Tidaklah mengherankan jika kehadiran Renaisans mendapat sambutan luar biasa. Karena salah satu esensi dari semangat Renaisans adalah pandangan bahwa manusia tidak hanya memikirkan hidup di dunia yang akan datang, tetapi juga harus memikirkan hidup di dunia yang sekarang ini. Renaisans menjadi titik awal kemunculan peradaban Eropa yang modern.
Semangat humanisme menjadi dasar gerakan Renaisans. Hal ini terlihat dalam pengajaran filsafat masa ini, dalam karya literatur yang diterbitkan, dalam karya seni dan arsitektur yang dibuat, bahkan dalam sistem sosial-politik yang dibangun. Manusia seperti menemukan kembali dirinya dalam semangat Renaisans. Benarkah demikian?

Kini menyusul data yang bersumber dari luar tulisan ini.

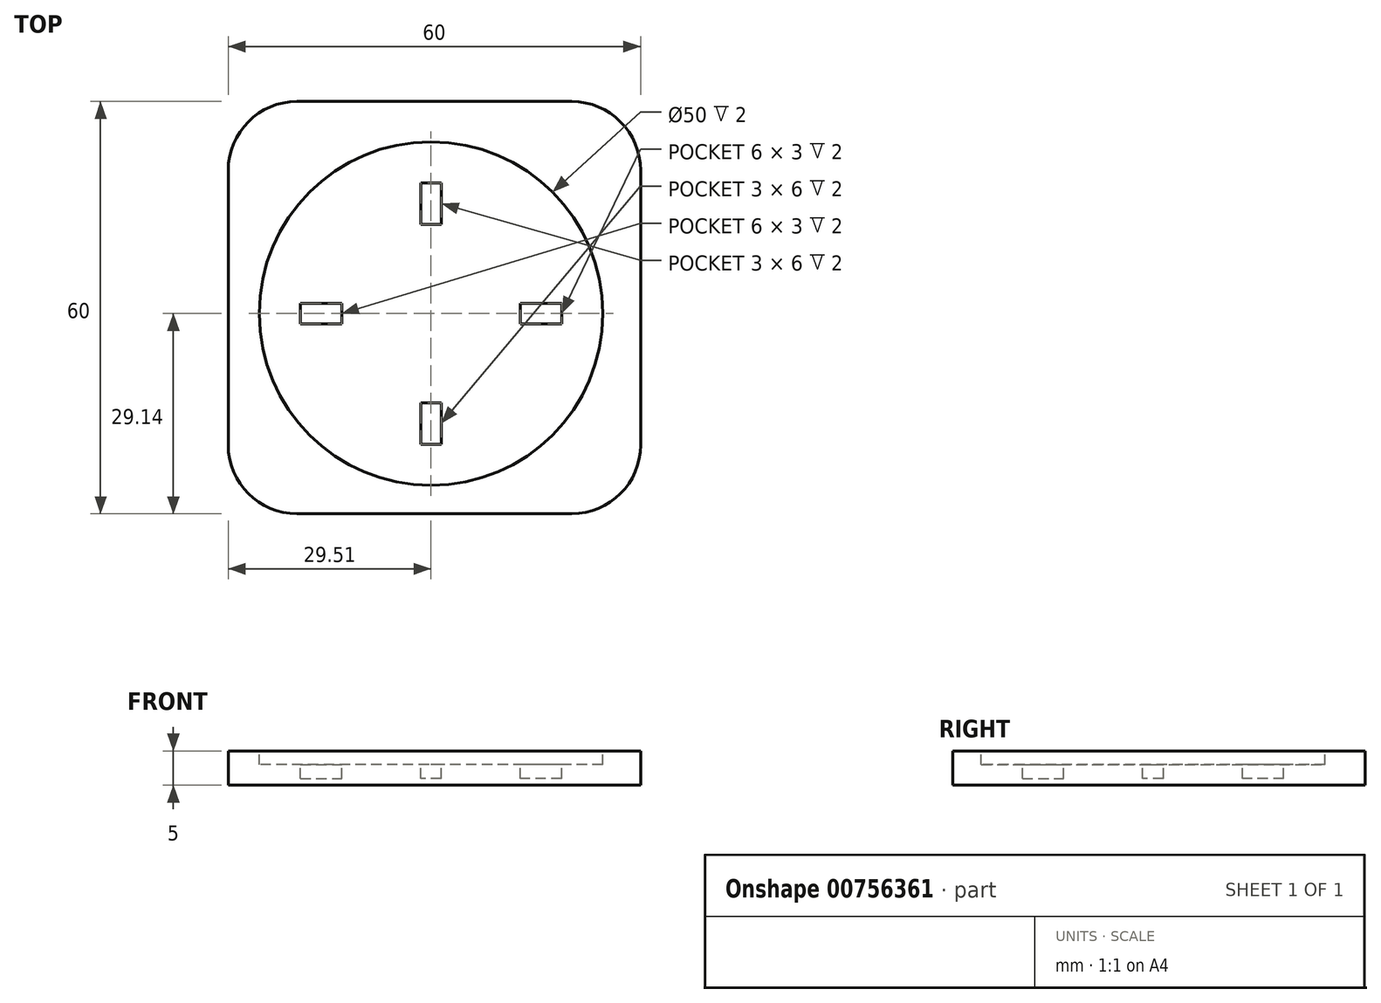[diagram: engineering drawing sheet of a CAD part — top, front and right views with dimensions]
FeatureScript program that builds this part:
annotation { "Feature Type Name" : "Feature", "Feature Type Description" : "" }
export const myFeature = defineFeature(function(context is Context, id is Id, definition is map)
    precondition{}
    {
        {
            var Q0;
            Q0=qCreatedBy(makeId("Top.planeOp"),FACE);
            var sketch = newSketch(context, id + "F0", { "sketchPlane" : qUnion([Q0])});
            skLineSegment(sketch, "E0.bottom", {"start": v(-29.51, 30.86) * mm, "end": v(30.49, 30.86) * mm});
            skLineSegment(sketch, "E0.top", {"start": v(-29.51, -29.14) * mm, "end": v(30.49, -29.14) * mm});
            skLineSegment(sketch, "E0.left", {"start": v(-29.51, 30.86) * mm, "end": v(-29.51, -29.14) * mm});
            skLineSegment(sketch, "E0.right", {"start": v(30.49, 30.86) * mm, "end": v(30.49, -29.14) * mm});
            skSolve(sketch);
        }
        {
            var Q0;
            Q0 = qSketchRegion(id + "F0", true);
            extrude(context, id + "F1", {"entities" : qUnion([Q0]), "depth" : 5 * mm, "offsetDistance" : 25 * mm});
        }
        {
            var Q0;
            Q0=makeQuery(id+"F1.opExtrude","CAP_FACE",FACE,{"disambiguationData":[OSD([sQuery(id+"F0.wireOp",EDGE,"E0.bottom"),sQuery(id+"F0.wireOp",EDGE,"E0.top"),sQuery(id+"F0.wireOp",EDGE,"E0.left"),sQuery(id+"F0.wireOp",EDGE,"E0.right")])],"isStart":false});
            var sketch = newSketch(context, id + "F2", { "sketchPlane" : qUnion([Q0])});
            skCircle(sketch, "E1", {"center": v(0, 0) * mm, "radius": 25 * mm});
            skSolve(sketch);
        }
        {
            var Q0;
            Q0 = qSketchRegion(id + "F2", true);
            extrude(context, id + "F3", {"entities" : qUnion([Q0]), "operationType" : NewBodyOperationType.REMOVE, "oppositeDirection" : true, "depth" : 2 * mm, "offsetDistance" : 25 * mm});
        }
        {
            var Q0;
            Q0=makeQuery(id+"F1.opExtrude","SWEPT_EDGE",EDGE,{"disambiguationData":[OSD([sQuery(id+"F0.wireOp",EDGE,"E0.bottom"),sQuery(id+"F0.wireOp",EDGE,"E0.right")])]});
            var Q1;
            Q1=makeQuery(id+"F1.opExtrude","SWEPT_EDGE",EDGE,{"disambiguationData":[OSD([sQuery(id+"F0.wireOp",EDGE,"E0.top"),sQuery(id+"F0.wireOp",EDGE,"E0.right")])]});
            var Q2;
            Q2=makeQuery(id+"F1.opExtrude","SWEPT_EDGE",EDGE,{"disambiguationData":[OSD([sQuery(id+"F0.wireOp",EDGE,"E0.top"),sQuery(id+"F0.wireOp",EDGE,"E0.left")])]});
            var Q3;
            Q3=makeQuery(id+"F1.opExtrude","SWEPT_EDGE",EDGE,{"disambiguationData":[OSD([sQuery(id+"F0.wireOp",EDGE,"E0.bottom"),sQuery(id+"F0.wireOp",EDGE,"E0.left")])]});
            fillet(context, id + "F4", {"entities" : qUnion([Q0, Q1, Q2, Q3]), "radius" : 10 * mm, "tangentPropagation" : true, "allowEdgeOverflow" : false});
        }
        {
            var Q0;
            Q0=makeQuery(id+"F3.boolean.opBoolean","COPY",FACE,{"derivedFrom":makeQuery(id+"F3.opExtrude","CAP_FACE",FACE,{"disambiguationData":[OSD([sQuery(id+"F2.wireOp",EDGE,"E1")])],"isStart":false})});
            var sketch = newSketch(context, id + "F5", { "sketchPlane" : qUnion([Q0])});
            skLineSegment(sketch, "E2.bottom", {"start": v(-1.5, 19) * mm, "end": v(1.5, 19) * mm});
            skLineSegment(sketch, "E2.top", {"start": v(-1.5, 13) * mm, "end": v(1.5, 13) * mm});
            skLineSegment(sketch, "E2.left", {"start": v(-1.5, 19) * mm, "end": v(-1.5, 13) * mm});
            skLineSegment(sketch, "E2.right", {"start": v(1.5, 19) * mm, "end": v(1.5, 13) * mm});
            skPoint(sketch, "E2.middle", {"position": v(0, 16) * mm});
            skLineSegment(sketch, "E3.1.0", {"start": v(-13, -1.5) * mm, "end": v(-13, 1.5) * mm});
            skLineSegment(sketch, "E3.1.1", {"start": v(-19, 1.5) * mm, "end": v(-13, 1.5) * mm});
            skLineSegment(sketch, "E3.1.2", {"start": v(-19, -1.5) * mm, "end": v(-19, 1.5) * mm});
            skLineSegment(sketch, "E3.1.3", {"start": v(-19, -1.5) * mm, "end": v(-13, -1.5) * mm});
            skLineSegment(sketch, "E3.2.0", {"start": v(1.5, -13) * mm, "end": v(-1.5, -13) * mm});
            skLineSegment(sketch, "E3.2.1", {"start": v(-1.5, -19) * mm, "end": v(-1.5, -13) * mm});
            skLineSegment(sketch, "E3.2.2", {"start": v(1.5, -19) * mm, "end": v(-1.5, -19) * mm});
            skLineSegment(sketch, "E3.2.3", {"start": v(1.5, -19) * mm, "end": v(1.5, -13) * mm});
            skLineSegment(sketch, "E3.3.0", {"start": v(13, 1.5) * mm, "end": v(13, -1.5) * mm});
            skLineSegment(sketch, "E3.3.1", {"start": v(19, -1.5) * mm, "end": v(13, -1.5) * mm});
            skLineSegment(sketch, "E3.3.2", {"start": v(19, 1.5) * mm, "end": v(19, -1.5) * mm});
            skLineSegment(sketch, "E3.3.3", {"start": v(19, 1.5) * mm, "end": v(13, 1.5) * mm});
            skPoint(sketch, "E3.center", {"position": v(0, 0) * mm});
            skSolve(sketch);
        }
        {
            var Q0;
            Q0 = qSketchRegion(id + "F5", true);
            extrude(context, id + "F6", {"entities" : qUnion([Q0]), "operationType" : NewBodyOperationType.REMOVE, "oppositeDirection" : true, "depth" : 2 * mm, "offsetDistance" : 25 * mm});
        }
    });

Bapa Gereja, Agustinus mengatakan bahwa manusia diciptakan untuk sang Pencipta. Jika tidak kembali kepada tujuan sang Pencipta, maka jiwa manusia akan terus berada dalam kegelisahan yang tak berkeputusan. Reformator, John Calvin, melontarkan satu prinsip hidup yang penting: Duplex Cognito Dei. Mengenal Allah, mengenal diri. Dengan mengenal Allah, kita mengenal diri kita. Inilah hidup yang utuh. Hidup yang sesungguhnya.
Sejarah Abad Pertengahan menunjukkan kegagalan memanusiakan manusia. Sejarah Renaisans yang membuat manusia menemukan kemampuan dirinya, gagal membuat manusia mengenali sang Pencipta yang telah menjadikannya. Kembali kepada Kitab Suci, Sola Scriptura, salah satu slogan Reformasi, membawa manusia menjadi manusia sejati ketika kembali kepada sang Pencipta.
Ke mana orientasi hidup yang sekarang sedang pembaca jalani? Seperti semangat Abad Pertengahan? Renaisans? Atau Reformasi?